◆ Source extract ◆
========================================

The benchmark codes: https://pastebin.com/wb72djVn

RinChanNOWWW avatar Dec 04 '25 04:12 RinChanNOWWW

My concern at this point is the user of the iterator in the function signatures. It seems to me that it makes the code unnecessarily complicated.

lemire avatar Dec 04 '25 05:12 lemire

I write a benchmark and find that the performance is already better than iterating by uint32 iterator.

Yes. I am not concerned with the efficiency of your implementation. Your code will be fast, that's fine.

lemire avatar Dec 04 '25 05:12 lemire

My concern at this point is the user of the iterator in the function signatures. It seems to me that it makes the code unnecessarily complicated.

@lemire The iterater function (roaring_uint32_iterator_read_into_bool) is mainly used for two cases:

  • To impl roaring_bitmap_range_bool_array.
  • Make user can manipulate the iterator by themselves. For example, if a user want to call roaring_bitmap_range_bool_array(start=100, end=200) and then call roaring_bitmap_range_bool_array(start=200, end=300), he can use roaring_uint32_iterator_read_into_bool like this:
bool *ans = new bool[SIZE];
roaring_uint32_iterator_read_into_bool(it, ans + it->current_value, max_value=200);
// Some other operations...
// Continue to iterator `it`
roaring_uint32_iterator_read_into_bool(it, ans + it->current_value, max_value=300);

to skip unnecessary seeks for their "range start"s.

I will fix some of your code reviews and give better comments for the function.

RinChanNOWWW avatar Dec 04 '25 06:12 RinChanNOWWW

@RinChanNOWWW My recommendation at this stage is that we tune the change in CRoaring to what is useful to ClickHouse's design. It would be a shame to add a specialized function in CRoaring that then goes unused. We ended having to support and maintain an unused function.

========================================

Entries from a dataset:

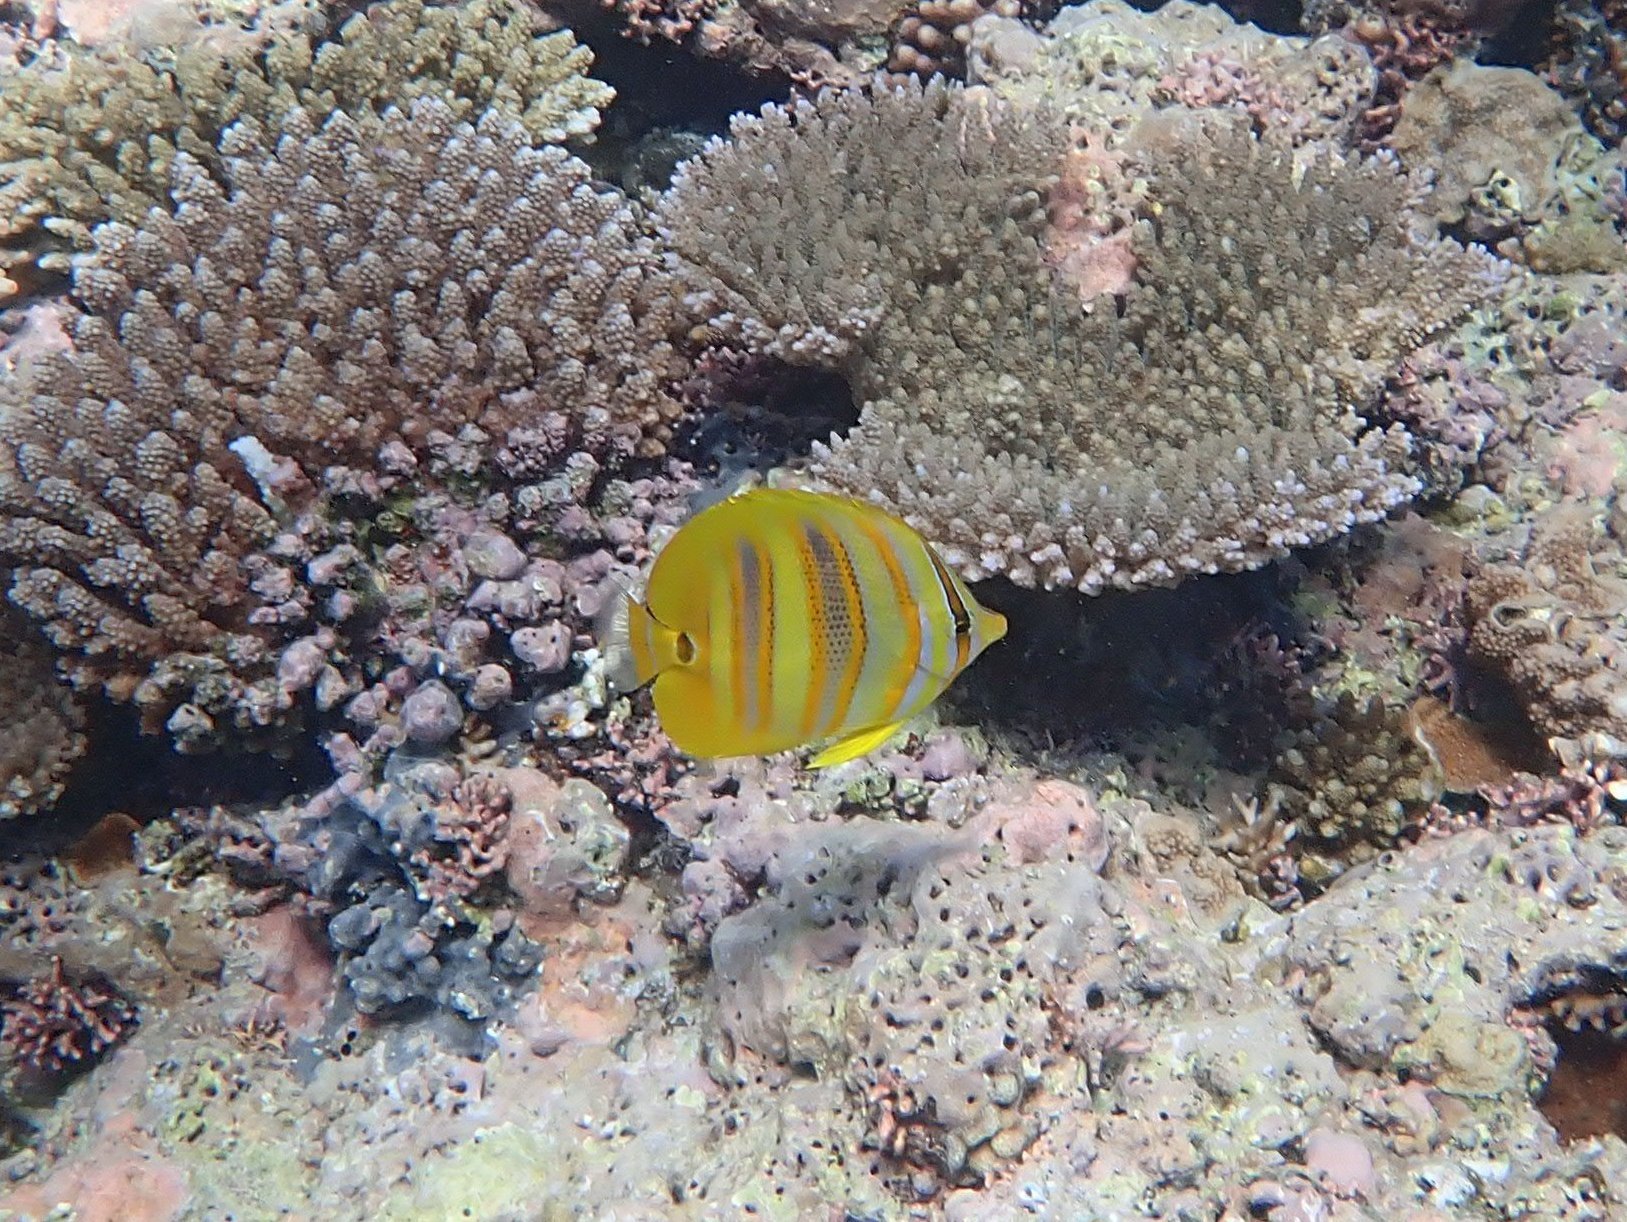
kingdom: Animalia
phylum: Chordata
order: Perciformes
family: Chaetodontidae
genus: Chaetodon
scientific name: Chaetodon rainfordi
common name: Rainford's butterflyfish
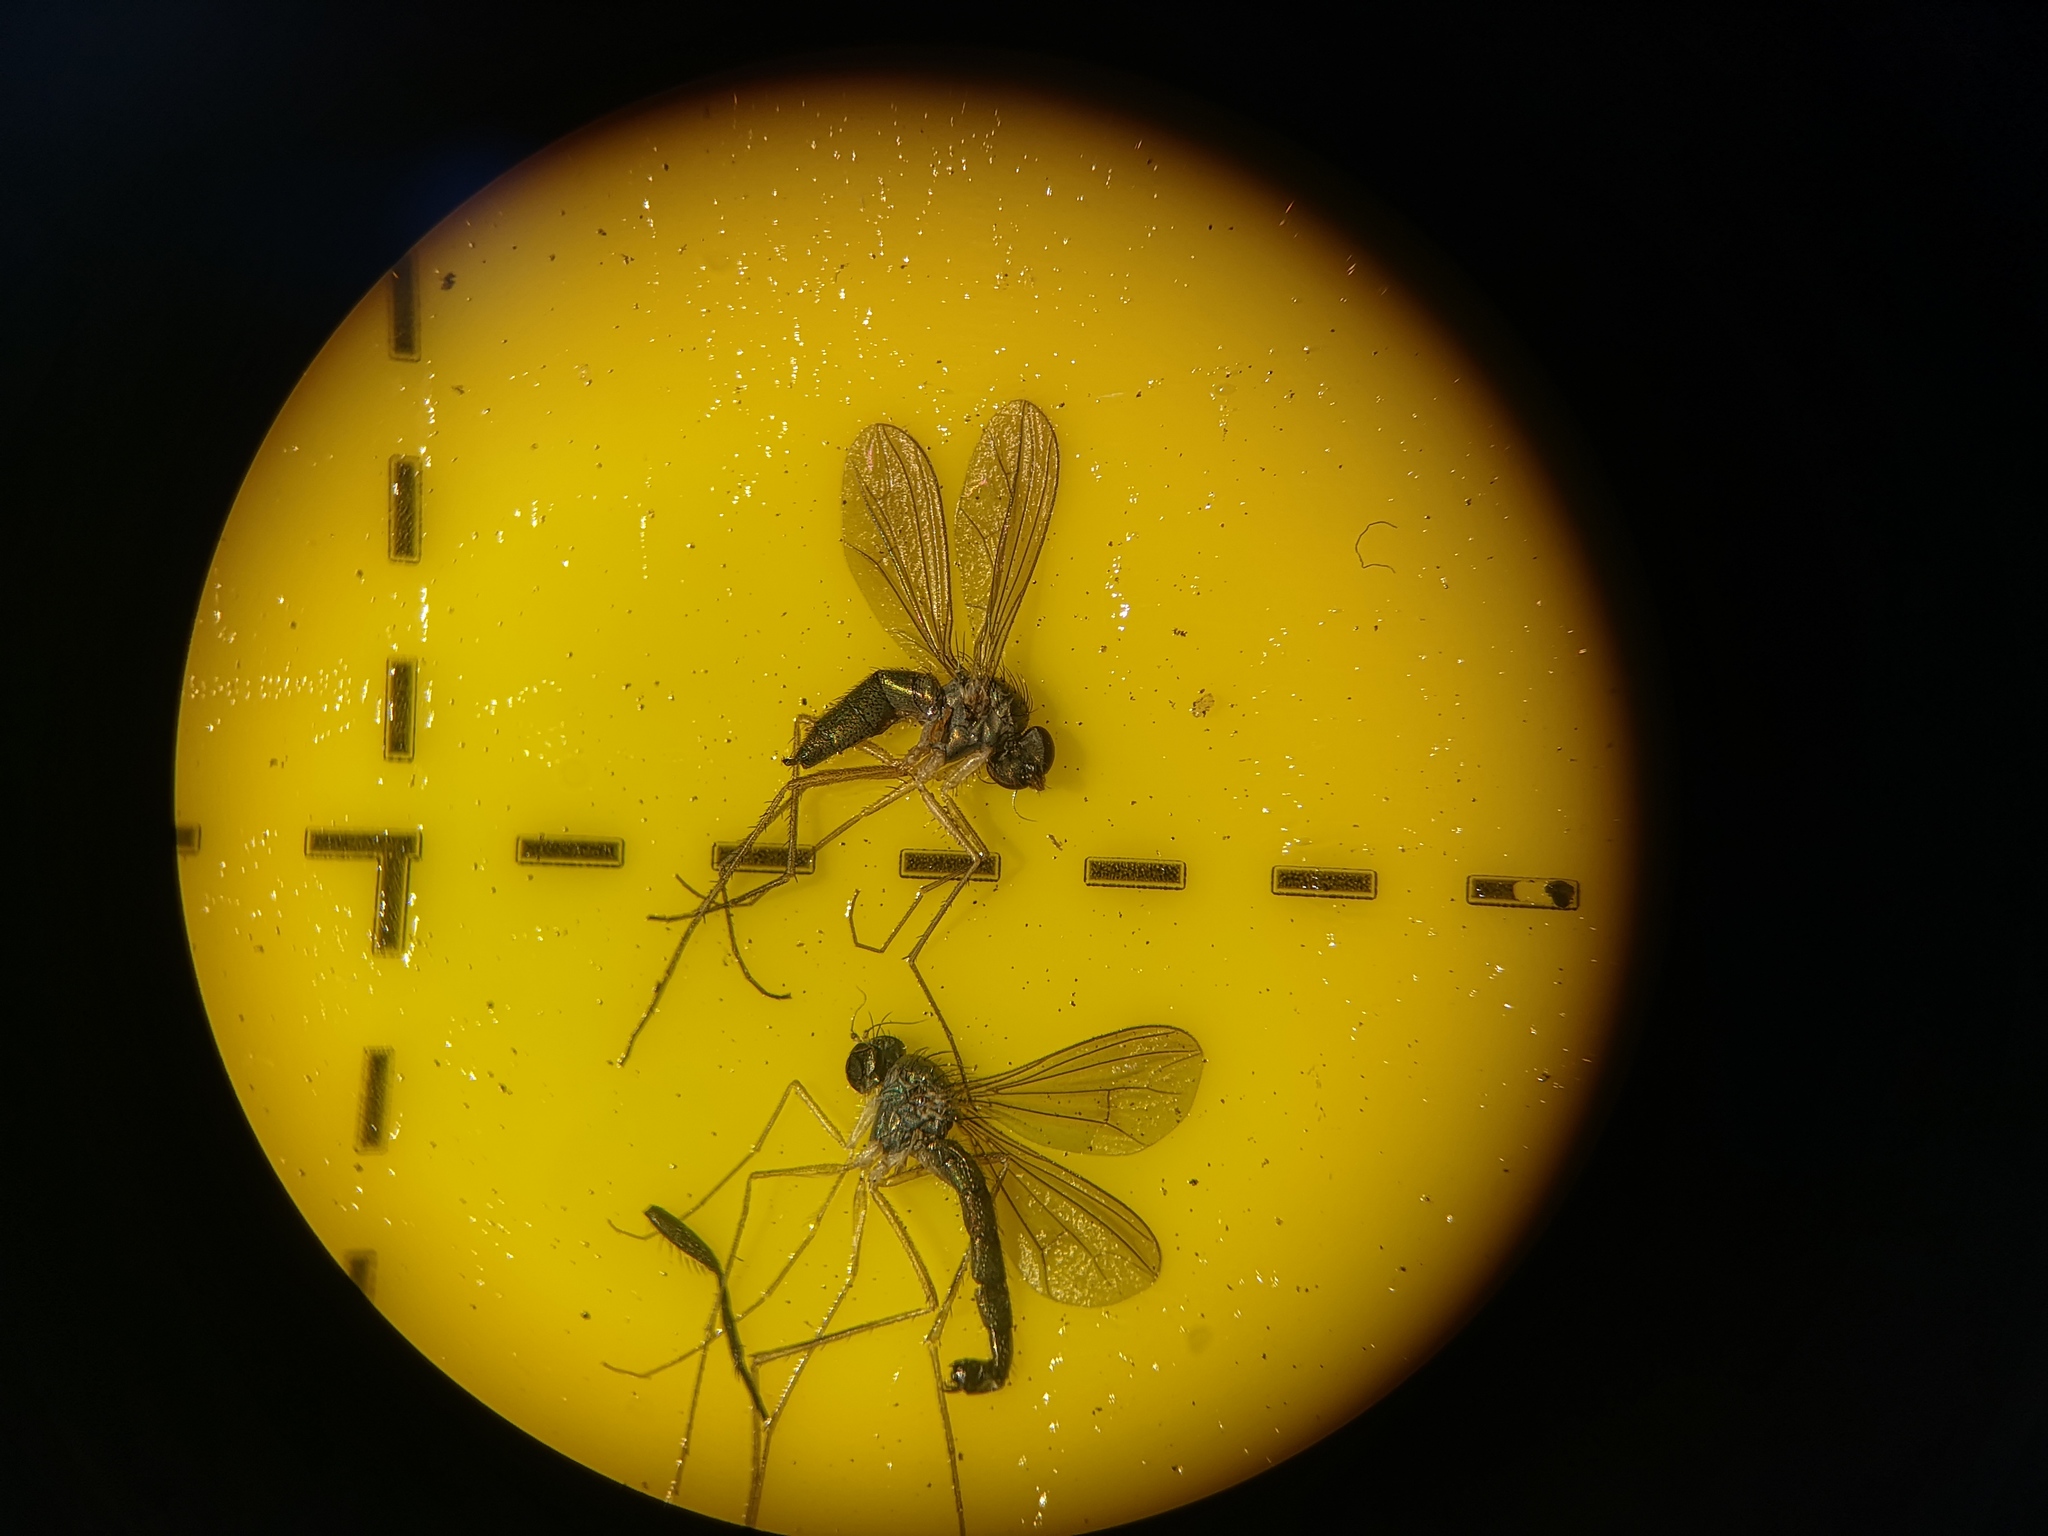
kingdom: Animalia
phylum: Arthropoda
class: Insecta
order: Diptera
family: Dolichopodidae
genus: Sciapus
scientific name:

========================================

◆ Requests ◆
1. Summarize the thread in two sentences.
2. According to the thread, why should the change in CRoaring be tuned to what is useful to ClickHouse's design? Answer in one or two sentences.
3. Set down the passage from the thread word for word, beginning at "RinChanNOWWW avatar Dec 04 '25 04:12" and stopping after "fast, that's fine.".
The records are separate material, distinct from the thread.

◆ Answers provided ◆
1. One participant objects that using the iterator in the function signatures makes the code unnecessarily complicated. A reply explains that roaring_uint32_iterator_read_into_bool serves to implement roaring_bitmap_range_bool_array and lets users manipulate the iterator themselves to skip unnecessary seeks, and a later message recommends tuning the CRoaring change to what is useful to ClickHouse's design.

2. A specialized function added to CRoaring might then go unused. The maintainers would still have to support and maintain that unused function.

3.
RinChanNOWWW avatar Dec 04 '25 04:12 RinChanNOWWW

My concern at this point is the user of the iterator in the function signatures. It seems to me that it makes the code unnecessarily complicated.

lemire avatar Dec 04 '25 05:12 lemire

I write a benchmark and find that the performance is already better than iterating by uint32 iterator.

Yes. I am not concerned with the efficiency of your implementation. Your code will be fast, that's fine.